28. Charles Dickens’ın Büyük Umutlar’ı
Miles Morales’in yetenekli bir genç adam olduğu konusunda hiçbir soru yok, ama Charles Dickens’ın Büyük Umutlar ile ilgili ödevleri ele alması onun yazdığı şeylerin çok fazla olmadığını gösteriyor. Öykü, Spider-Verse ile rezonansa girebilecek bir hikâye örgüsüne sahip. İki hikâyede de anlamadığı nedenlerden ötürü genç bir erkek bir anda çok fazla şeye sahip olur ama aslında kitabın tarihi de çizgi romanlara harika bir bağlantı taşır.
Büyük Umutlar’ın orijinali bölüm bölüm, seri olarak yayımlandı. Bu bölümlere eşlik eden resimler Miles’ın kitabında da görülebilir. Dickens o sırada bunu bilmiyordu ama yüzyıl kadar sonra çizgi romanlara dönüşecek yeni bir yayıncılık biçiminin önünü açıyordu.
29. Alchemax Corporation
Ortalama izleyici, Spider-Verse’teki şeytani kurumları fark etmeyebilir ancak bundan sonra olabileceklerle ilgili düşündüğünüzden daha fazlasının habercisi olabilir. Miles’ı ısıran örümcekten sorumlu şirket ve Spider-Man’in farklı versiyonlarının tek bir gerçeklikte toplanmasını mümkün kılan deneyleri yapan şirketin adı Alchemax. Bu, Spider-Man 2099’un bulunduğu jenerik sonu sahnesi için önemli.
Çizgi romanlarda Spider-Man 2099 daha sonra yok etmek için mücadele ettiği Alchemax’ın bir çalışanıydı. Bazılarınızın tahmin ettiği üzere bu şirketin arkasındaki isim Norman Osborn. Miles Morales ve Miguel O’Hara/Spider-Man 2099 birbiriyle düşündüğümüzden daha dolaysız bağlantılı olabilir mi?
30. Web of Life & Destiny (Yaşam ve Kader Ağı)
Filmdeki her detay minik bir şaka veya Spider-Man mirasına bir takdir anlamına gelmez. Bazı detaylar Sony’nin Spider-Verse filmlerinin geleceği için büyük imalar anlamına gelebilir.
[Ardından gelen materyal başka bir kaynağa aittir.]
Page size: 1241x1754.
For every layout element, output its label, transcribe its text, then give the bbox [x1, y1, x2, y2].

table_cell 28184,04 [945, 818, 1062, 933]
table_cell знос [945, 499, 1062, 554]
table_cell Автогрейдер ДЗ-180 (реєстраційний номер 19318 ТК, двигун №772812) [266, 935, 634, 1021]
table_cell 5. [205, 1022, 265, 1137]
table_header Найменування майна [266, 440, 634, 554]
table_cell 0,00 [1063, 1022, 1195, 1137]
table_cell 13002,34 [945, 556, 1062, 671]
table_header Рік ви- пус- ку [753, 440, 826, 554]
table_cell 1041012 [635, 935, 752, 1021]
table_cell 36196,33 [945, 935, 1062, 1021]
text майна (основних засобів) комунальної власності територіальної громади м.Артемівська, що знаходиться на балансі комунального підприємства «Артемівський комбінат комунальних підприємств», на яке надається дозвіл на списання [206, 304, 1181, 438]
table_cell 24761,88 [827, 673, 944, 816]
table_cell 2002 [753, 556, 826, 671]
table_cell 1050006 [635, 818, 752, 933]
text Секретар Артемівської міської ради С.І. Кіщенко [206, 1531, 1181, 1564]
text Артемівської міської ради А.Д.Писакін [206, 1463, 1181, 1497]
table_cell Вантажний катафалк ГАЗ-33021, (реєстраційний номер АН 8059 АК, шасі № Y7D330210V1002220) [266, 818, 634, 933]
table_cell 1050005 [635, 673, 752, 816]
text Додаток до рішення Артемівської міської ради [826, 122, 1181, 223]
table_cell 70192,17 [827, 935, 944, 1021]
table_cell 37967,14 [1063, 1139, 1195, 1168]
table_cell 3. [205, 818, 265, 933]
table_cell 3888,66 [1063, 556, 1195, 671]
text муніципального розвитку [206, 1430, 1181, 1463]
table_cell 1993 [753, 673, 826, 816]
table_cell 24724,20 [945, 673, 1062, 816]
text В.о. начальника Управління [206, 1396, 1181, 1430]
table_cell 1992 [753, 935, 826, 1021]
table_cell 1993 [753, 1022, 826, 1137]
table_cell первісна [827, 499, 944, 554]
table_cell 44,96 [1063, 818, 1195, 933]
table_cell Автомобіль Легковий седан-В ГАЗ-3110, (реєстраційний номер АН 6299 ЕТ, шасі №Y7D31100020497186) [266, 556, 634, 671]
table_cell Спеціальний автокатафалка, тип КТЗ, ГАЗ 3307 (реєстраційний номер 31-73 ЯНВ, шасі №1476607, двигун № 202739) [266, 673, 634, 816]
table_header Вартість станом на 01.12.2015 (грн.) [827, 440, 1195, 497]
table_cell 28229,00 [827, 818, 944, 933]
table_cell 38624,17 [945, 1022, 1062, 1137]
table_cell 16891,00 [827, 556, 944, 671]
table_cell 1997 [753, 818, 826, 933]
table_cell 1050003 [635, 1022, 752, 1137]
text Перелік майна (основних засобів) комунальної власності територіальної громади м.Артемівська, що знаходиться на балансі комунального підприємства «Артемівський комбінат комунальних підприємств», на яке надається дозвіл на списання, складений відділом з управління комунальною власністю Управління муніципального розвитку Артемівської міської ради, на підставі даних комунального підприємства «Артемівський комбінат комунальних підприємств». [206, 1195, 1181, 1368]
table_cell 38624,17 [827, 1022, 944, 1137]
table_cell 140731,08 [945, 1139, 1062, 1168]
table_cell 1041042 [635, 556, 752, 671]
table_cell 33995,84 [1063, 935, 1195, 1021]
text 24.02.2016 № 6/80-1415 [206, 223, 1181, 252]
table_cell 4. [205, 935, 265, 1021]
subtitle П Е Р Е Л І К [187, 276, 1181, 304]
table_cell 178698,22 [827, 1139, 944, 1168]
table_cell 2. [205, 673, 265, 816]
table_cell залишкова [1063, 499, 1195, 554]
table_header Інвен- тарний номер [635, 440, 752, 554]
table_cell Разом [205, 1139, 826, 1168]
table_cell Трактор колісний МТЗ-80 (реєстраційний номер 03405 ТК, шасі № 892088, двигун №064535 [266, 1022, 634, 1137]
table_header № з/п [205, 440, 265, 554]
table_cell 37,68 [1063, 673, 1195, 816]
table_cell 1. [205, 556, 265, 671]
Bunlar arasında en önemlisi, bu Örümcek Kahramanların Çoklu Evreni’ni açıklamak için Marvel’in çizgi romanlarında tanıtılan “Yaşam ve Kader Ağı”nın Spider-Verse tarafından doğrulanması.
Peter B. Parker kendi gerçekliğine dönerken açıkça beliren ve farklı gerçeklikleri birleştiren beyaz enerji ağının ilerideki filmlerde ne kadar önemli olacağı merak konusu.